When to Call a Professional

This warning is always fixable yourself. Check that the value is an array before counting, or use a fallback empty array. This warning was added in PHP 7.2 to catch code that was silently misbehaving before.

Frequently Asked Questions

What did count() return on null before PHP 7.2?

Before PHP 7.2, count(null) silently returned 0 without any warning. This was considered a bug because it masked real errors — code assumed it had an array but actually had null. PHP 7.2 added the warning to expose this pattern so developers could fix their code. In PHP 8.0, passing null to count() was deprecated, and PHP 8.1+ treats it as an error.

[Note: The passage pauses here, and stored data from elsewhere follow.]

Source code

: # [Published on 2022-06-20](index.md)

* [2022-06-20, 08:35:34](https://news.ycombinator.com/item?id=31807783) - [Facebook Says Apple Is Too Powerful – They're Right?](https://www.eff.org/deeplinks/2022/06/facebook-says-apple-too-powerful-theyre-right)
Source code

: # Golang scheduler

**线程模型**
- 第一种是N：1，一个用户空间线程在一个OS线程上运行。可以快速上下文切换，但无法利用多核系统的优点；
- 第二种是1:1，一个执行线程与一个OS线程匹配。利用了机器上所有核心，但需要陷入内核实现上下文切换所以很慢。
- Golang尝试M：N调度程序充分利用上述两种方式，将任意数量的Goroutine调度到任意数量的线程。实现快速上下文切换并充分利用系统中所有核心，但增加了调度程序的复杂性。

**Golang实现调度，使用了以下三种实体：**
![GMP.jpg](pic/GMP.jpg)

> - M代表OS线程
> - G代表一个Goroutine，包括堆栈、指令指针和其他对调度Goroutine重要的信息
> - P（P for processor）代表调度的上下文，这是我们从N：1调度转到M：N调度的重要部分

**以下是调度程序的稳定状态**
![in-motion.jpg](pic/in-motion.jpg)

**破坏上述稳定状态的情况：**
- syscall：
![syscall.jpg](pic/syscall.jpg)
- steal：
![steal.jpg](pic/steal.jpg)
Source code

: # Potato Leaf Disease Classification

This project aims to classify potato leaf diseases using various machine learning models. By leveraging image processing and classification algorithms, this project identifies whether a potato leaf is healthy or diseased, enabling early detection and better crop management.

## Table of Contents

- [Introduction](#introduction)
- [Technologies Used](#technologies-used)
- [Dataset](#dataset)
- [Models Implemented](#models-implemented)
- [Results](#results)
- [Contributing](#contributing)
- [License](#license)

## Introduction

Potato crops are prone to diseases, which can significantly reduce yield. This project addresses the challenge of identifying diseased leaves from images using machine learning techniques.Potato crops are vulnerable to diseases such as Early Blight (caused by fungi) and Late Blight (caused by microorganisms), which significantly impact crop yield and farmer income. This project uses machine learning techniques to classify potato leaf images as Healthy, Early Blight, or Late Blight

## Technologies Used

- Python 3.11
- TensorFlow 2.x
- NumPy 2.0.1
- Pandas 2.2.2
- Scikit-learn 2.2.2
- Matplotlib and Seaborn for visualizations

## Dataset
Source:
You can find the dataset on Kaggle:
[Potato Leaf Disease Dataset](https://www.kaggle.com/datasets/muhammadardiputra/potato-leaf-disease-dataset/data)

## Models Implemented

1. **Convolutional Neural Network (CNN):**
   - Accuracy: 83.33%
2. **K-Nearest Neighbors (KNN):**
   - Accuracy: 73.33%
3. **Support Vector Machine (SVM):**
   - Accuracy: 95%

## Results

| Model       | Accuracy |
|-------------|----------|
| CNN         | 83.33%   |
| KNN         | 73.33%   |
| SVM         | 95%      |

What is a Countable interface in PHP?

Countable is a built-in PHP interface for objects that can be counted. If a class implements Countable, it provides a count() method and PHP's count() function will use it. For example: class MyCollection implements Countable { public function count(): int { return count($this->items); } } Now count(new MyCollection()) works without a warning.

What is the difference between count() and sizeof()?

sizeof() is an alias for count() — they do exactly the same thing. There is no functional difference between them in PHP. Most modern PHP code uses count() since it is the primary function name. sizeof() exists because it mirrors a function in C, making the language feel familiar to C programmers.